Exercise directions: Word for word, set down every line of the entries below from the line with "airplanes. | | |" to the line with "NZ215. | | |", including both, and no other line.

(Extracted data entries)
□ □ □
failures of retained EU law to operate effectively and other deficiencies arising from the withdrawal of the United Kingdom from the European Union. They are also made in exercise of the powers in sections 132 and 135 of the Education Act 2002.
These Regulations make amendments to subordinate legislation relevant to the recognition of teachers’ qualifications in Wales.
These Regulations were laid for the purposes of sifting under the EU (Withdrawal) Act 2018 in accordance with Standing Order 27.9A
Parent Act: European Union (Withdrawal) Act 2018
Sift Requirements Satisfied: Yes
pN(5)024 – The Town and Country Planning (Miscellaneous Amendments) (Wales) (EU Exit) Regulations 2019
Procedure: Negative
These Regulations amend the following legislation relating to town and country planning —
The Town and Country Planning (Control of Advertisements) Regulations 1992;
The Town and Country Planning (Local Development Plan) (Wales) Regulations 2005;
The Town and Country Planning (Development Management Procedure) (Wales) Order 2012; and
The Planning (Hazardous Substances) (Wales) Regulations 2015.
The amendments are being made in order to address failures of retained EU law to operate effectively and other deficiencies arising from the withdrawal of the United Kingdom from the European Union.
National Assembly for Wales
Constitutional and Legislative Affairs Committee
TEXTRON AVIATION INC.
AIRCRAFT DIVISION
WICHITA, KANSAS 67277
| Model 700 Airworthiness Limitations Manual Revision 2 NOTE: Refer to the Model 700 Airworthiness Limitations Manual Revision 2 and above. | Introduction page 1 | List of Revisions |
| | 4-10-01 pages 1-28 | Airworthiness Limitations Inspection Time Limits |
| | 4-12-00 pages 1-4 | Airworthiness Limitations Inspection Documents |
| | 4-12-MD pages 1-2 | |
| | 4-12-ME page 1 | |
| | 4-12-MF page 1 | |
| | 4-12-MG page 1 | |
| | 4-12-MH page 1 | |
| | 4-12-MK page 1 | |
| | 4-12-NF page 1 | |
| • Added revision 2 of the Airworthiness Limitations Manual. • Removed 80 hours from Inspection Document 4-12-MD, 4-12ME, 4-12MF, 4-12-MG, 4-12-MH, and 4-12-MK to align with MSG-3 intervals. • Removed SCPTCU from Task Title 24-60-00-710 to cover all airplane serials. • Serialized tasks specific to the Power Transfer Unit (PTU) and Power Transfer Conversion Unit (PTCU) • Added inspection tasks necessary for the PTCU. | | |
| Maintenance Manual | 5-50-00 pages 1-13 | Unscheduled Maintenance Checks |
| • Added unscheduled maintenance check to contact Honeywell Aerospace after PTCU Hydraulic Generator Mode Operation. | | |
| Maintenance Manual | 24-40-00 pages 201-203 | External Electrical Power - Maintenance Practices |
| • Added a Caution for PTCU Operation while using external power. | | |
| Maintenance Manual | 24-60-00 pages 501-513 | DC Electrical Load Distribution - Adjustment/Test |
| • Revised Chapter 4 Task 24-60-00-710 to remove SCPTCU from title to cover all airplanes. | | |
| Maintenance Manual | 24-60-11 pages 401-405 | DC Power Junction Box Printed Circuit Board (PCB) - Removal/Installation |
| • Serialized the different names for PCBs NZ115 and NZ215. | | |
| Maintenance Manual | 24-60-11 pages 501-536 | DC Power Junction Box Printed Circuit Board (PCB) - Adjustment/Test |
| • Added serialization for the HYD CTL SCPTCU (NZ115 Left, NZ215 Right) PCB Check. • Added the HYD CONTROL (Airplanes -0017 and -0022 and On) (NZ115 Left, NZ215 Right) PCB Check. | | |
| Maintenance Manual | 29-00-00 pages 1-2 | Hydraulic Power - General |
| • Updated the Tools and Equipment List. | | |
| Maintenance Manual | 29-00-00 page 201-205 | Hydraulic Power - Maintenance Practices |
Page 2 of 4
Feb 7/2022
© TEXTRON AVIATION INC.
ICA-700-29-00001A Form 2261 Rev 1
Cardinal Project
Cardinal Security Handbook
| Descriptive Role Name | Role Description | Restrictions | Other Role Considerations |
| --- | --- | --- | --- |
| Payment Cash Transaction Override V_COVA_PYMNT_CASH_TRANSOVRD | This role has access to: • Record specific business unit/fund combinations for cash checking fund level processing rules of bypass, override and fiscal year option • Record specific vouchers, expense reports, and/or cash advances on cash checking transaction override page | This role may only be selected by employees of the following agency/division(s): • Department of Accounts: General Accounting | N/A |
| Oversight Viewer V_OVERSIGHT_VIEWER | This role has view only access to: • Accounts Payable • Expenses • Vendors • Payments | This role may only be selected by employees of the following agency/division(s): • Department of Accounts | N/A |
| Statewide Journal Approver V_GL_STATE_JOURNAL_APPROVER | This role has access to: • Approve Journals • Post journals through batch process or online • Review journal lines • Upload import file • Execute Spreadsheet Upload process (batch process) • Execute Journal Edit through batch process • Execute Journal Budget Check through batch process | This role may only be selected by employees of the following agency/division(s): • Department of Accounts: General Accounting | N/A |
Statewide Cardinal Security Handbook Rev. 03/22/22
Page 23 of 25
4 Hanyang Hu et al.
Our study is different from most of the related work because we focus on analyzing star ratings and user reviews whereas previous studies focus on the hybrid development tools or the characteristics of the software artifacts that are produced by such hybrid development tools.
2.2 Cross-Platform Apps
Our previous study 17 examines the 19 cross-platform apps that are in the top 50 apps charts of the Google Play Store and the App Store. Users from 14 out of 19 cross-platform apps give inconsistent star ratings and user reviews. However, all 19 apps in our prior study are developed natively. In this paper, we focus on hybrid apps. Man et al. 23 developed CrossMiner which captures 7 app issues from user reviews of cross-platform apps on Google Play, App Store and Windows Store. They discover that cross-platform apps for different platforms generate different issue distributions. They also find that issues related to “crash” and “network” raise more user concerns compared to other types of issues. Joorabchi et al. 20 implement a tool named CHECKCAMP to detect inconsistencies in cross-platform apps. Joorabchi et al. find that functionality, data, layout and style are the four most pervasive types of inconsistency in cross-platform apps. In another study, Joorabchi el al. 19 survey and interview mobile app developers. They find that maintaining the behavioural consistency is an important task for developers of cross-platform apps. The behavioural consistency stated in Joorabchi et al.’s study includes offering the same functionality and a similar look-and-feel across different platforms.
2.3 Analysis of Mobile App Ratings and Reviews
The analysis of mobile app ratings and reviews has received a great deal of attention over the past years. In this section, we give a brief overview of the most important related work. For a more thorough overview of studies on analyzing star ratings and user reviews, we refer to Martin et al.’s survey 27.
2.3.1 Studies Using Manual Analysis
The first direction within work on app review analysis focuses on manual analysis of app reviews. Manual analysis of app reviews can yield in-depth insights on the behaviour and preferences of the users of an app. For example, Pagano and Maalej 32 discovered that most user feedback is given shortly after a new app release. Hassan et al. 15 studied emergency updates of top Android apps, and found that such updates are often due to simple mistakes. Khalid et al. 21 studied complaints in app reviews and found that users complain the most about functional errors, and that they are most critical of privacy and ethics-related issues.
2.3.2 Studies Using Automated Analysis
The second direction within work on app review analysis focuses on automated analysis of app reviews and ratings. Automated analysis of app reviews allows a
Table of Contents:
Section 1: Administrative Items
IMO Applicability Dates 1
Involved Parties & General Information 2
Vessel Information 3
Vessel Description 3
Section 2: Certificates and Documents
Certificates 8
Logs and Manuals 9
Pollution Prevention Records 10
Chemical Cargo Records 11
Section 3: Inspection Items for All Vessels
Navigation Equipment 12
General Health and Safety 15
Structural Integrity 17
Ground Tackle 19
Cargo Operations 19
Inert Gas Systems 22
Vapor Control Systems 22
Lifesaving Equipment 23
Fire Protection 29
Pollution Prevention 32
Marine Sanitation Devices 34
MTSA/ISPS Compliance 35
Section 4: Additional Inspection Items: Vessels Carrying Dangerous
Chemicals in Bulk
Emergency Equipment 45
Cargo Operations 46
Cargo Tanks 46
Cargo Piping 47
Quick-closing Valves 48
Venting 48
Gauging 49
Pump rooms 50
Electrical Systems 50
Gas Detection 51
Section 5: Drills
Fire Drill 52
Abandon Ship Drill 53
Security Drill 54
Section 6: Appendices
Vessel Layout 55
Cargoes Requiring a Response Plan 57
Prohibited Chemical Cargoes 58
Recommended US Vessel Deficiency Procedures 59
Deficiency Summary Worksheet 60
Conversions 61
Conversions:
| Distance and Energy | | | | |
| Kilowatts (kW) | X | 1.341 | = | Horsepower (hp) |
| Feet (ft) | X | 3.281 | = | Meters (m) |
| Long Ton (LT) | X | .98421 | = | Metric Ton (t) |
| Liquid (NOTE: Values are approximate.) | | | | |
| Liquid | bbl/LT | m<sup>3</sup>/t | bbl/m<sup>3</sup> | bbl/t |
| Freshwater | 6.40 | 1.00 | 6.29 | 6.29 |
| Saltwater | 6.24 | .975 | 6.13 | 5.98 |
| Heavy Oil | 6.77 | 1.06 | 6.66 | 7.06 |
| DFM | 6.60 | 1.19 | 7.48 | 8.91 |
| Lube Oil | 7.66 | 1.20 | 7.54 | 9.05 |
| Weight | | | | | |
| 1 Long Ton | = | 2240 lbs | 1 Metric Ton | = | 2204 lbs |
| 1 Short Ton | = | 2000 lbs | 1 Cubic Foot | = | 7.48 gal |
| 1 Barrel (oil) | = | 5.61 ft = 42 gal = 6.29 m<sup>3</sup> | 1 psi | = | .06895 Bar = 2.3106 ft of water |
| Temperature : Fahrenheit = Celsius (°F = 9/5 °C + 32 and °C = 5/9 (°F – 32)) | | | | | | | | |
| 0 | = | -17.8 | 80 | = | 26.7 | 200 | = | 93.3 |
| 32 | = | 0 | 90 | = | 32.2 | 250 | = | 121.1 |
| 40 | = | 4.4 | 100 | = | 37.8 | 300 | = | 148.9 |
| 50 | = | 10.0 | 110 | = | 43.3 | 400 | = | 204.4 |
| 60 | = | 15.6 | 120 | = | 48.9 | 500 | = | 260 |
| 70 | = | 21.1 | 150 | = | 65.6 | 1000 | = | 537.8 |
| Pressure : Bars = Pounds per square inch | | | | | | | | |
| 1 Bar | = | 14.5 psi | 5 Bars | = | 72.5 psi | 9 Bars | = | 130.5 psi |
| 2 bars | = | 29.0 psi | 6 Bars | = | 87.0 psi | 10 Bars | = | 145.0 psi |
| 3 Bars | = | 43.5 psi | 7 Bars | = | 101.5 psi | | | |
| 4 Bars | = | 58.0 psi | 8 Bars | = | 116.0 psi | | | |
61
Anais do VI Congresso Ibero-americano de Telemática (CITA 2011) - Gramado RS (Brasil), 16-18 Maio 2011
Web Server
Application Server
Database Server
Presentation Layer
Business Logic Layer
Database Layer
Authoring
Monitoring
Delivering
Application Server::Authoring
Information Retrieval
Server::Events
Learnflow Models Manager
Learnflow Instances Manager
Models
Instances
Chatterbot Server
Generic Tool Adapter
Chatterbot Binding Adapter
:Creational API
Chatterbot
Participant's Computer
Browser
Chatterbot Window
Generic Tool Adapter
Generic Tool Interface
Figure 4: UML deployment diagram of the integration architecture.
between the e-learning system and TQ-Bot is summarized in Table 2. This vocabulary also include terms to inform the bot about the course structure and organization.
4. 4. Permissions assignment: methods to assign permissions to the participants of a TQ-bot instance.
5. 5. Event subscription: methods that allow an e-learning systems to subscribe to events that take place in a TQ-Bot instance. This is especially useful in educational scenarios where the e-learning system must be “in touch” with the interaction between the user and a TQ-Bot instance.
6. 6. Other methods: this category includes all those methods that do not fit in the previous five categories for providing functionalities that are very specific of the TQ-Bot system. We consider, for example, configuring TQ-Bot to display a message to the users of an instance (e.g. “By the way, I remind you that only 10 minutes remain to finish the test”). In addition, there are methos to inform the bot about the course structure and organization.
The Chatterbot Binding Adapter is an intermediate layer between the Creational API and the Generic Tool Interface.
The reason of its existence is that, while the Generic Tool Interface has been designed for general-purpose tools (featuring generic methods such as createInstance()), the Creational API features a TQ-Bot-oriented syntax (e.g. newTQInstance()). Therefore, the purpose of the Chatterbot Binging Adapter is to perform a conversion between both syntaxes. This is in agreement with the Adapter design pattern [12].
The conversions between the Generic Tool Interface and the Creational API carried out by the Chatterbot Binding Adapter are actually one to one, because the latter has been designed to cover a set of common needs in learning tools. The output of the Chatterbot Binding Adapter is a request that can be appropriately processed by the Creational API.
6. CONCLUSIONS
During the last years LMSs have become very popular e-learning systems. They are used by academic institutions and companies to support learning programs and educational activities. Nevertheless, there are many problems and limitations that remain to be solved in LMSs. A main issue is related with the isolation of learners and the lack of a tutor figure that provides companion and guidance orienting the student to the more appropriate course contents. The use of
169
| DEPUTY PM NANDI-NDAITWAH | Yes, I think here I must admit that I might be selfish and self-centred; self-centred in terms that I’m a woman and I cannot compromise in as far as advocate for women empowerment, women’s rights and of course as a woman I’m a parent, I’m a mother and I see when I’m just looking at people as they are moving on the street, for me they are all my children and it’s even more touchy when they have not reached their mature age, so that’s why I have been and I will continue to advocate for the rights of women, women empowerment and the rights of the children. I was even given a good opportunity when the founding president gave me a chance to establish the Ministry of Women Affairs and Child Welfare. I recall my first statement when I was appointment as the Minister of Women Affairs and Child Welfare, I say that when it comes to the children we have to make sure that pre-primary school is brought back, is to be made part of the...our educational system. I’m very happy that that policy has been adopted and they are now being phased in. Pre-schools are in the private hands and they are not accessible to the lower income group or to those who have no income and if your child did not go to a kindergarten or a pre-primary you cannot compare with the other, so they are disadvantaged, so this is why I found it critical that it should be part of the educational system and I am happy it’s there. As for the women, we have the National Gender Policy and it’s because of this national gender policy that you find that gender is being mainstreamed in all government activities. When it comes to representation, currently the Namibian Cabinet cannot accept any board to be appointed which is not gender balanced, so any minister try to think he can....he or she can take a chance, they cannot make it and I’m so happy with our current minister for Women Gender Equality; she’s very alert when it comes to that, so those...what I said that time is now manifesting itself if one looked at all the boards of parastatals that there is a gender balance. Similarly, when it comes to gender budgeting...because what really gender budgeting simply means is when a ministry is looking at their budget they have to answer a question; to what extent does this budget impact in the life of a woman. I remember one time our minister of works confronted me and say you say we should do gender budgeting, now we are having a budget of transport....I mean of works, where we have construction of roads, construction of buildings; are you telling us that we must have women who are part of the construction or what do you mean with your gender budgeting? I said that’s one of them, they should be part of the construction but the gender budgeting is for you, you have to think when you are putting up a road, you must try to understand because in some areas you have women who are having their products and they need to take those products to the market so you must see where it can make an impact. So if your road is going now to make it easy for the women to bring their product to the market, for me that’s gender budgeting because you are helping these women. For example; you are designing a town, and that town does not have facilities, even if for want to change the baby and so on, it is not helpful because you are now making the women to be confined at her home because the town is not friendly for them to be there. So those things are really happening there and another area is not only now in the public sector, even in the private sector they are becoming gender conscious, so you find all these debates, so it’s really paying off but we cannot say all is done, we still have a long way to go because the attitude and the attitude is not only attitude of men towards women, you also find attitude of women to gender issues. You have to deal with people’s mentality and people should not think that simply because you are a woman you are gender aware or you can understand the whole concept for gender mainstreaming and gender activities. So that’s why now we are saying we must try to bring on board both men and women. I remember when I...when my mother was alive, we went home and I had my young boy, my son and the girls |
□ □ □
Task output:
| • Revised Chapter 4 Task 24-60-00-710 to remove SCPTCU from title to cover all airplanes. | | |
| Maintenance Manual | 24-60-11 pages 401-405 | DC Power Junction Box Printed Circuit Board (PCB) - Removal/Installation |
| • Serialized the different names for PCBs NZ115 and NZ215. | | |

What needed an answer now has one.